Exercise directions
Copy every record word for word. Pictures are not part of the copy.

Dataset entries
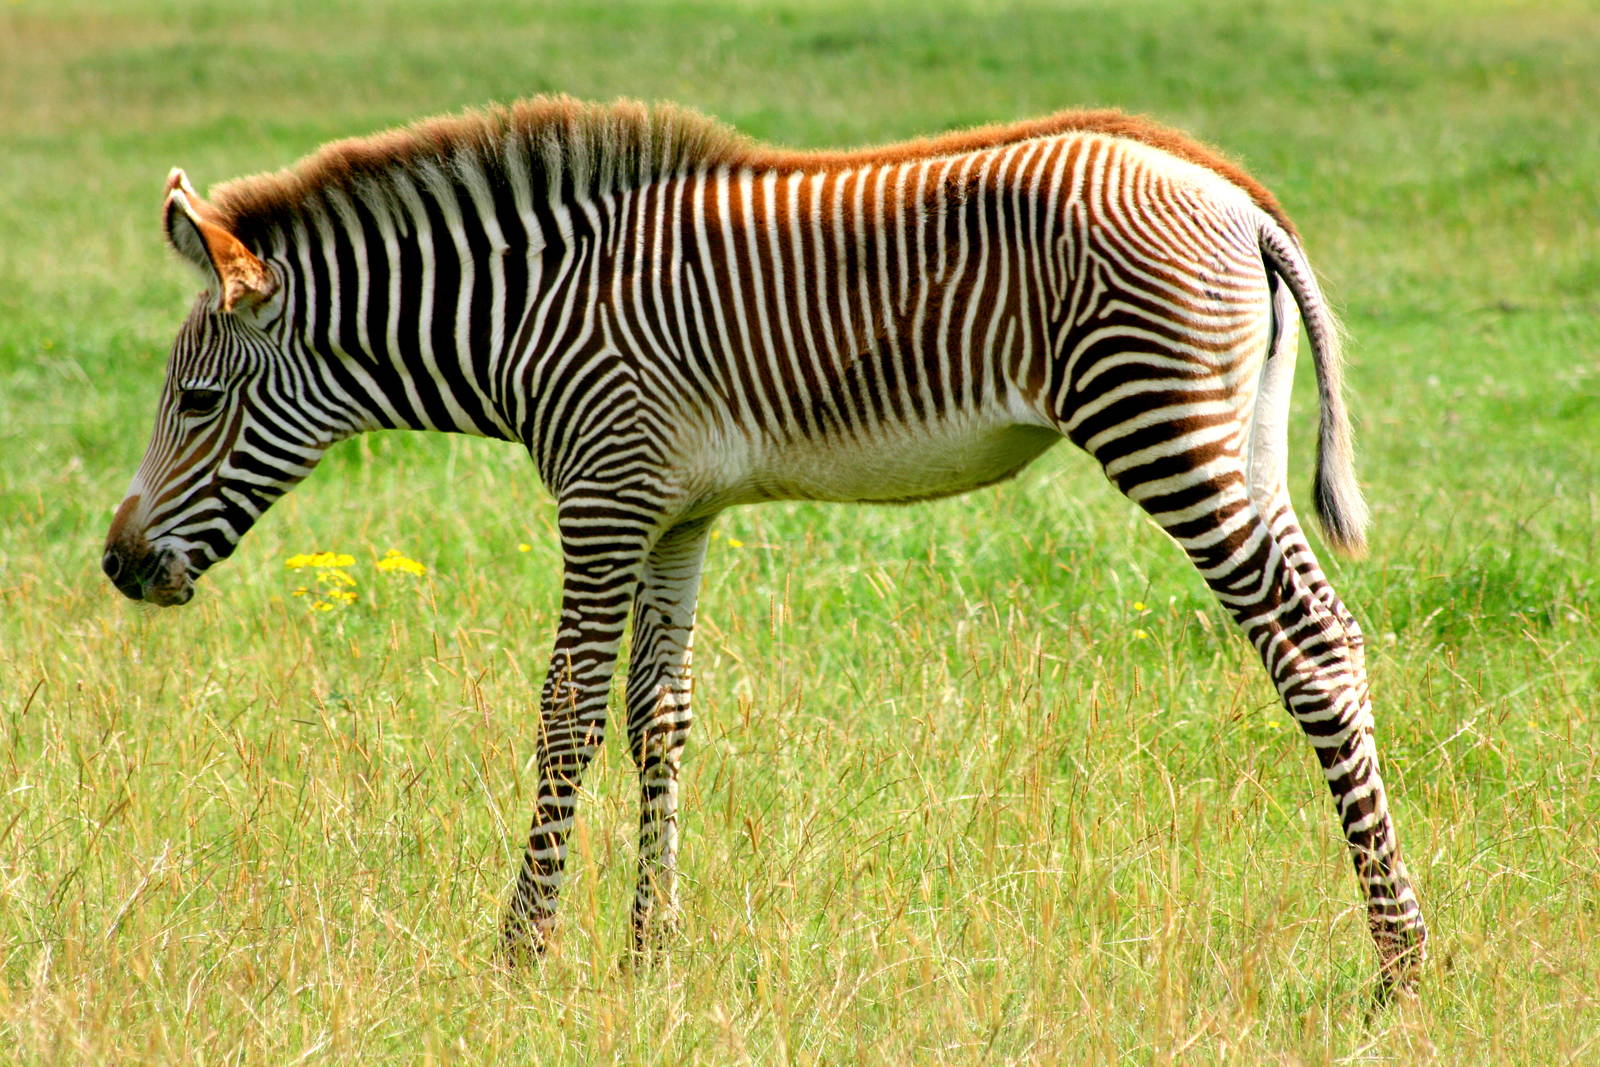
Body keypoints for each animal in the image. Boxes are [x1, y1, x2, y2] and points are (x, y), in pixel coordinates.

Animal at [102, 96, 1426, 993]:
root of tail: (1235, 195)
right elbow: (659, 715)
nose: (118, 564)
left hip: (1160, 428)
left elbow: (566, 711)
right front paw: (651, 949)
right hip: (1235, 435)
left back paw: (1400, 962)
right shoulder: (673, 508)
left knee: (1307, 647)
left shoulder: (602, 494)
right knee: (1333, 637)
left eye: (199, 402)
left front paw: (522, 948)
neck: (530, 317)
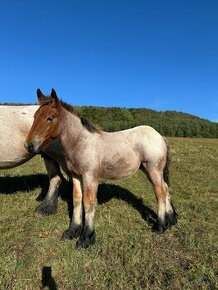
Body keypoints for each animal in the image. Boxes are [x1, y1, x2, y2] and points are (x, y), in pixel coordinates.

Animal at [25, 89, 177, 249]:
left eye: (50, 118)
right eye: (34, 116)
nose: (29, 145)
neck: (81, 142)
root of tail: (159, 136)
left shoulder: (90, 176)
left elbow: (89, 203)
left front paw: (86, 238)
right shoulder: (76, 176)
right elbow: (77, 200)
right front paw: (72, 231)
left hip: (153, 169)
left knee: (160, 193)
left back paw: (159, 226)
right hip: (151, 170)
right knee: (166, 188)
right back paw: (171, 220)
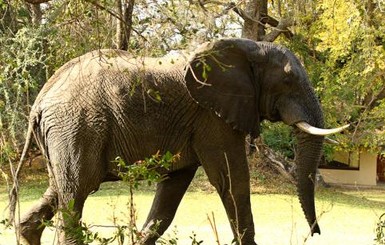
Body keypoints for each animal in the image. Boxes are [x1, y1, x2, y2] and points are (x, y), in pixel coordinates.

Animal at [9, 38, 346, 245]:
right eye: (288, 81)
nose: (316, 232)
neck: (246, 46)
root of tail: (41, 98)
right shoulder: (212, 117)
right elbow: (232, 181)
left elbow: (172, 190)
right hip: (78, 126)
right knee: (76, 191)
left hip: (63, 133)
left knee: (60, 188)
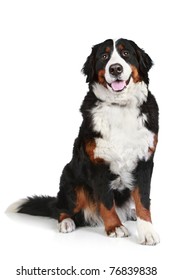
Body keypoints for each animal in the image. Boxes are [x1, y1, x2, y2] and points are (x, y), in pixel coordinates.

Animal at [7, 37, 159, 245]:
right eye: (104, 56)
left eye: (126, 53)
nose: (115, 69)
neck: (119, 107)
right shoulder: (98, 163)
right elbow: (106, 201)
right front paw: (115, 227)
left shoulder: (144, 161)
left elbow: (143, 199)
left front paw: (147, 231)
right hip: (70, 181)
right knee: (61, 209)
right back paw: (66, 222)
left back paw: (130, 213)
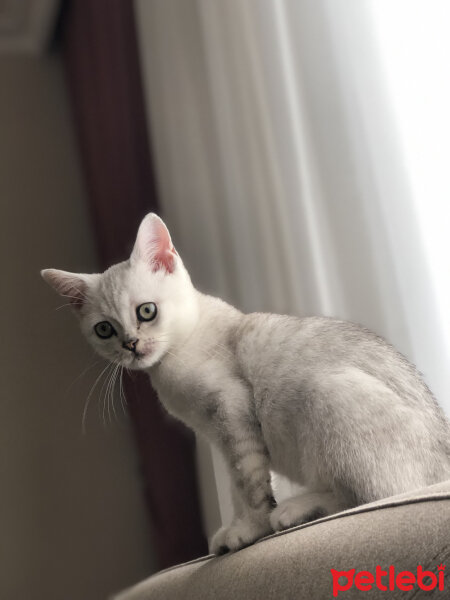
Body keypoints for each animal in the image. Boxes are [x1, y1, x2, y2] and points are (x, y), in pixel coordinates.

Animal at [40, 213, 448, 556]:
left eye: (146, 311)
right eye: (104, 330)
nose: (130, 344)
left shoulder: (233, 412)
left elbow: (248, 485)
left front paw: (250, 529)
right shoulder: (217, 436)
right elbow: (235, 488)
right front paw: (234, 528)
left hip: (326, 390)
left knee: (372, 494)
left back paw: (296, 509)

Task result
Body keypoints for each animal in the image. Boxes are [x1, y1, x2, y2] and points are (x, y), in pixel coordinates.

Animal at [102, 96, 1426, 993]:
root of tail: (1235, 195)
right elbow: (659, 715)
nose: (118, 564)
left hip: (1160, 428)
left elbow: (566, 711)
right front paw: (651, 949)
right hip: (1235, 435)
left back paw: (1400, 962)
right shoulder: (673, 508)
left knee: (1307, 647)
left shoulder: (602, 494)
right knee: (1333, 637)
left eye: (199, 402)
left front paw: (522, 948)
neck: (530, 317)
Body keypoints for each animal in the image. Boxes are [x1, y1, x2, y2] and points are (x, y), in pixel coordinates.

Animal at [25, 89, 177, 249]:
left eye: (50, 118)
right eye: (34, 116)
nose: (29, 145)
neck: (81, 142)
root of tail: (159, 136)
left shoulder: (90, 176)
left elbow: (89, 203)
left front paw: (86, 238)
right shoulder: (76, 176)
right elbow: (77, 200)
right front paw: (72, 231)
left hip: (153, 169)
left knee: (160, 193)
left back paw: (159, 226)
right hip: (151, 170)
right knee: (166, 188)
right back paw: (171, 220)
Body keypoints for each animal in the image. Boxes are [x1, y1, x2, y2] and points are (x, y), in pixel coordinates.

Animal at [9, 38, 346, 245]:
right eye: (288, 81)
nose: (316, 232)
neck: (246, 46)
root of tail: (41, 98)
right shoulder: (212, 117)
right elbow: (232, 181)
left elbow: (172, 190)
right hip: (78, 126)
right knee: (76, 191)
left hip: (63, 133)
left knee: (60, 188)
Body keypoints for each animal in the image. Boxes are [x1, y1, x2, y2] and points are (x, y), in pixel coordinates.

Animal at [7, 37, 159, 245]:
right eye: (104, 56)
left eye: (126, 53)
nose: (115, 69)
neck: (119, 107)
right shoulder: (98, 163)
right elbow: (106, 201)
right front paw: (115, 227)
left shoulder: (144, 161)
left elbow: (143, 199)
left front paw: (147, 231)
right hip: (70, 181)
right knee: (61, 209)
right back paw: (66, 222)
left back paw: (130, 213)
Body keypoints for each animal in the image. Boxes are [x1, y1, x2, y2] and points are (x, y), in pixel coordinates.

Animal at [40, 213, 448, 556]:
left eye: (146, 311)
right eye: (104, 330)
nose: (130, 344)
left shoulder: (233, 412)
left elbow: (248, 485)
left front paw: (250, 529)
right shoulder: (217, 436)
right elbow: (235, 488)
right front paw: (234, 528)
left hip: (326, 390)
left knee: (372, 494)
left back paw: (296, 509)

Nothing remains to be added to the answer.